[What you are asked to do]:
Using the entries that follow, write out the line containing "thumb cmc: (285, 298)", the line containing "middle mcp: (241, 302)", and every line between them, exactly and nothing else.

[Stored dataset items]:

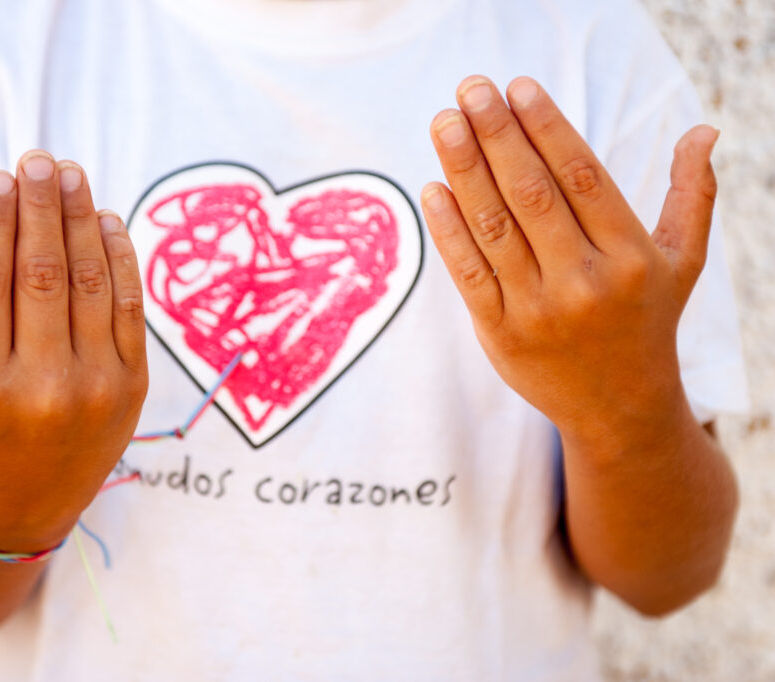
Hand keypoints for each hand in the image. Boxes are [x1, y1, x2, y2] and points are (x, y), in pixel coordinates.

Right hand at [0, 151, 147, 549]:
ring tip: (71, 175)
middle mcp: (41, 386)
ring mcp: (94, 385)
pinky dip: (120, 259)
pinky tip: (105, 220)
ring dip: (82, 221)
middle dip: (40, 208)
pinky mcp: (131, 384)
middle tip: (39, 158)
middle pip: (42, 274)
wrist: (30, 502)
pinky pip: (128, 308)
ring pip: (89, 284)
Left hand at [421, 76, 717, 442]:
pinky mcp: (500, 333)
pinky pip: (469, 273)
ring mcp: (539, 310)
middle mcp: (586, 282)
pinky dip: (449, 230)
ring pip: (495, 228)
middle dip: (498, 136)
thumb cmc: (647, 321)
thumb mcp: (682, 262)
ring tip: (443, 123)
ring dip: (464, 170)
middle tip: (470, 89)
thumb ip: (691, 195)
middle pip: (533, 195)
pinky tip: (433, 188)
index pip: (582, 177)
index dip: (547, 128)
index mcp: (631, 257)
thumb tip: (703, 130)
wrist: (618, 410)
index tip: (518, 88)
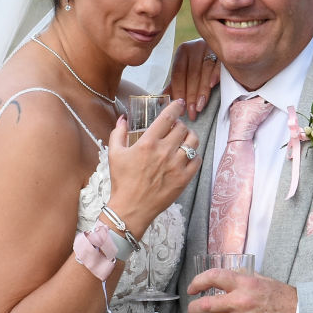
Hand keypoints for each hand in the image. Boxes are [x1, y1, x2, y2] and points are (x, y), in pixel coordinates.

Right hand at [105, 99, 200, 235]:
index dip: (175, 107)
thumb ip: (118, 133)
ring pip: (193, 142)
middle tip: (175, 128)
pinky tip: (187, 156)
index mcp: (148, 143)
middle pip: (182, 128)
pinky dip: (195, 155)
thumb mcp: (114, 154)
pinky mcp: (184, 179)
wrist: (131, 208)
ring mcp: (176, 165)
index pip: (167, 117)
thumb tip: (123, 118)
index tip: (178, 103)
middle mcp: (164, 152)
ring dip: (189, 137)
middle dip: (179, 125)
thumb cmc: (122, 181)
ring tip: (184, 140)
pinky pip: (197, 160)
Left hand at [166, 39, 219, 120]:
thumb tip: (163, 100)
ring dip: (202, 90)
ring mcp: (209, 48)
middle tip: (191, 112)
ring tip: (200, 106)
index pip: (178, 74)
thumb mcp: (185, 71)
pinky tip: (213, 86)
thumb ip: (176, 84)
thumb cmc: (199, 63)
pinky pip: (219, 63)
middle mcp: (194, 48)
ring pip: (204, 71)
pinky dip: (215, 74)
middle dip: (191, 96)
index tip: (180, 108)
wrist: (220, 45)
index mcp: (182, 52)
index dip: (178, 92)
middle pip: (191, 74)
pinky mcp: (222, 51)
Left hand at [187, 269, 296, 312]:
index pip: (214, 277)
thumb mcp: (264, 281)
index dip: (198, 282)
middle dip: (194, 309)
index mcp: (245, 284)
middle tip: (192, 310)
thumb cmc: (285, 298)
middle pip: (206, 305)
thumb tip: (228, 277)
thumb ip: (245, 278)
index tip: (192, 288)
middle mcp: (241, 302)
...
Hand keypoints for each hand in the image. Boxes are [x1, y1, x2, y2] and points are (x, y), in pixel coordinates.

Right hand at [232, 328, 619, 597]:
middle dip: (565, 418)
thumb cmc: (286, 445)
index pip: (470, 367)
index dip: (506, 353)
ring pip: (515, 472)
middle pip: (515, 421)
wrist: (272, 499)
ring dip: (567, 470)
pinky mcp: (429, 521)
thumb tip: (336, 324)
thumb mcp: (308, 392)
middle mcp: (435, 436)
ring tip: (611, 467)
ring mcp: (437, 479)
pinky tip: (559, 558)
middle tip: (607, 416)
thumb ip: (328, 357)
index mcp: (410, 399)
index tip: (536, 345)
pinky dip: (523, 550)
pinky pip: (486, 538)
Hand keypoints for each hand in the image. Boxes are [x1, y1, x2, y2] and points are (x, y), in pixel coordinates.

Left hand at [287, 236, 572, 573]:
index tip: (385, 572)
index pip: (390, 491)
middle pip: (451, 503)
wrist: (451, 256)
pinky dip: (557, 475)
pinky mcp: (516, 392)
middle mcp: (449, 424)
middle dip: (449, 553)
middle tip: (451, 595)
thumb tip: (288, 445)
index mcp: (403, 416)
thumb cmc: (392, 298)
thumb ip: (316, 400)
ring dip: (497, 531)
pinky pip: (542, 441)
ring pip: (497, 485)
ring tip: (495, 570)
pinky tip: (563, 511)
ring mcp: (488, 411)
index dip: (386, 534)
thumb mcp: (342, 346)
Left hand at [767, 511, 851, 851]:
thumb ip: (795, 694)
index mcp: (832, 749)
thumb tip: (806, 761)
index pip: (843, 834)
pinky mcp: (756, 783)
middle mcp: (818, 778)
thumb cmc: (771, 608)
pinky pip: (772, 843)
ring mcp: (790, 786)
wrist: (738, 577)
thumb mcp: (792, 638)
---
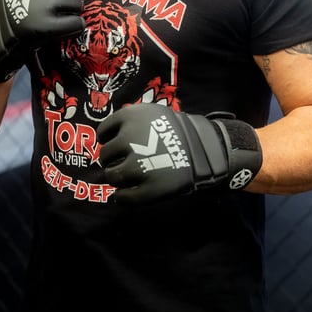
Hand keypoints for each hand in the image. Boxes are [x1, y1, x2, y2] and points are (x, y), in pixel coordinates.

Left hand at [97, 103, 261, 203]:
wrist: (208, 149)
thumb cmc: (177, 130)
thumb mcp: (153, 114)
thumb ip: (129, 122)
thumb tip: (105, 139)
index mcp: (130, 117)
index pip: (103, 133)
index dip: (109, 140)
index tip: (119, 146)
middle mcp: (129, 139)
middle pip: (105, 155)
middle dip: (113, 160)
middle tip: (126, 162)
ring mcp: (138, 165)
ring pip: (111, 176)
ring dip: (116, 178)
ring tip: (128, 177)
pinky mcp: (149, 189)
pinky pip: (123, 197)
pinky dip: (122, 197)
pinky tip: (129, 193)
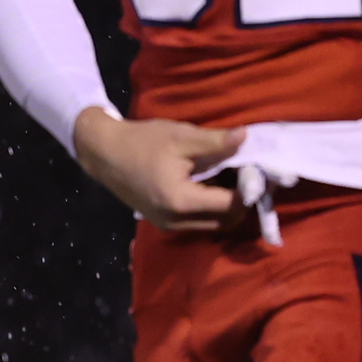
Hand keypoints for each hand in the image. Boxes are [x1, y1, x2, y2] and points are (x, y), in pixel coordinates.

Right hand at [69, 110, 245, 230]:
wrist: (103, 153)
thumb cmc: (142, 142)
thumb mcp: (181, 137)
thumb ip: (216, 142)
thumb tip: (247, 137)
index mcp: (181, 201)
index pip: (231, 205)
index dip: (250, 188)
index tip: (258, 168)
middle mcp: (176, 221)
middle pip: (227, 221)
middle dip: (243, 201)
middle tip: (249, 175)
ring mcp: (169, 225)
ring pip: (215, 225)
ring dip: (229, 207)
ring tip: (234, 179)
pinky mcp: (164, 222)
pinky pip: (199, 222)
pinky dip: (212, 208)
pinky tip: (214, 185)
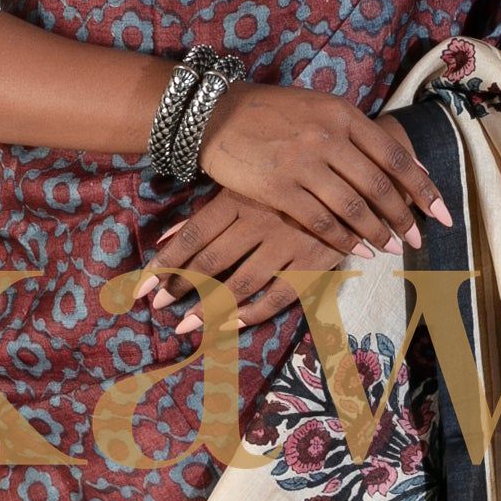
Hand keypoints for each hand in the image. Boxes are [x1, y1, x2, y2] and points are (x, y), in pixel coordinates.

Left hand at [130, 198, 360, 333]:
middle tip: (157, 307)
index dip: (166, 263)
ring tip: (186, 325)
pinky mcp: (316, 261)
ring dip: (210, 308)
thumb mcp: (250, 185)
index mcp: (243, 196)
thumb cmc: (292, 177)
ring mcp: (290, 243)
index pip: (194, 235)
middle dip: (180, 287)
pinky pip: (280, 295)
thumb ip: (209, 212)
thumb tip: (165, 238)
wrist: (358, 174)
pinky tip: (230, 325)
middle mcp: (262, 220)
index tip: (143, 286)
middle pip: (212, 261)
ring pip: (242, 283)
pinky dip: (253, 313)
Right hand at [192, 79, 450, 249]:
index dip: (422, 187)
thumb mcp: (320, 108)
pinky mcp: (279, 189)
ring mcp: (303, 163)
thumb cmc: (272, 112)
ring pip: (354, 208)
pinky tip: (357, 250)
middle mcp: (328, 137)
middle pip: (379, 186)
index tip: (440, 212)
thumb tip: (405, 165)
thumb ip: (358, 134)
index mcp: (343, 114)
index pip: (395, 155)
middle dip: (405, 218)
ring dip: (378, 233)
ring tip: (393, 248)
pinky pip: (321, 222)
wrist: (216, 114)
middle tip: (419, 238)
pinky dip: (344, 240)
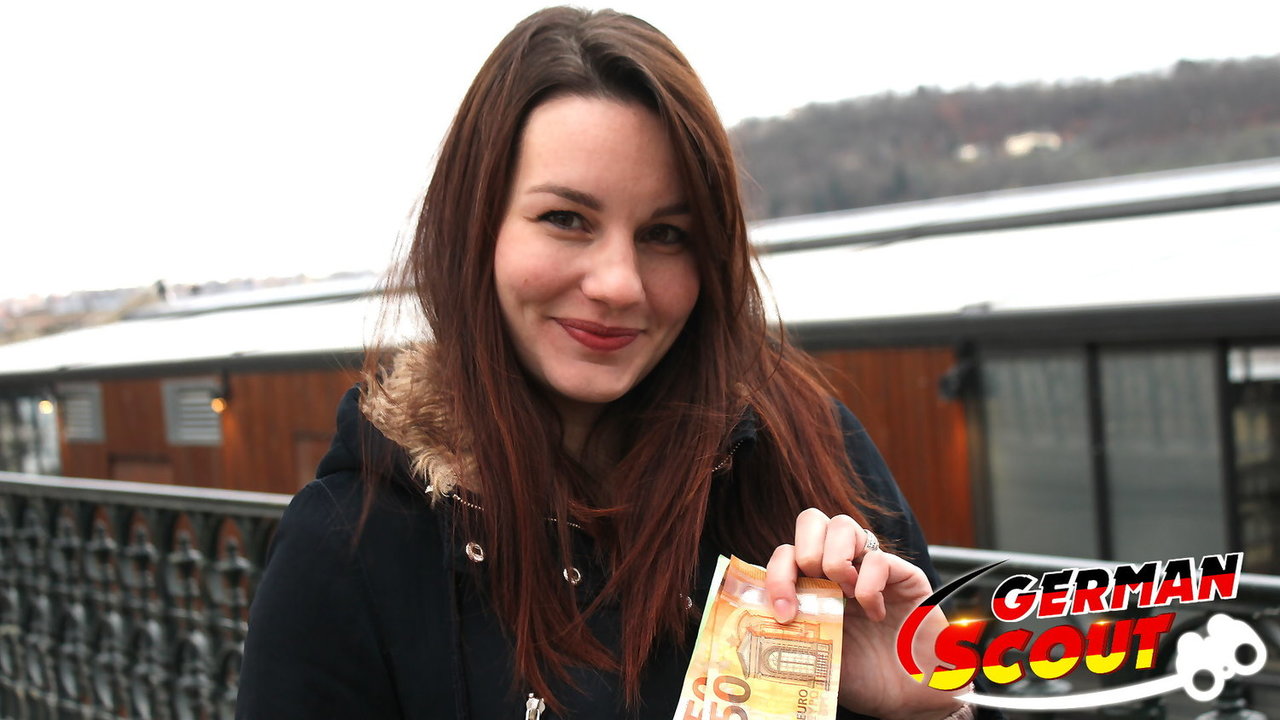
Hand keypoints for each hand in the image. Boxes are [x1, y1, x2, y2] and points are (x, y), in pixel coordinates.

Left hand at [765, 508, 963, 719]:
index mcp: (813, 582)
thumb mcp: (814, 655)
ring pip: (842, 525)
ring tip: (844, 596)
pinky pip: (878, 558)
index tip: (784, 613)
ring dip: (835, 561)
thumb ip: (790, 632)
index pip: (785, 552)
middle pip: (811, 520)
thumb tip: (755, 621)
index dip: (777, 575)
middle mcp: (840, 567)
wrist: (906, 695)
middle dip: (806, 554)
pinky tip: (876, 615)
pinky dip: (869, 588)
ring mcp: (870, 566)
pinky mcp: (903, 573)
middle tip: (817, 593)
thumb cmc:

[Response area]:
thumb cmc: (285, 298)
middle pip: (206, 305)
thumb tip: (228, 277)
thumb ip: (245, 278)
index tip: (192, 288)
middle mcp: (241, 302)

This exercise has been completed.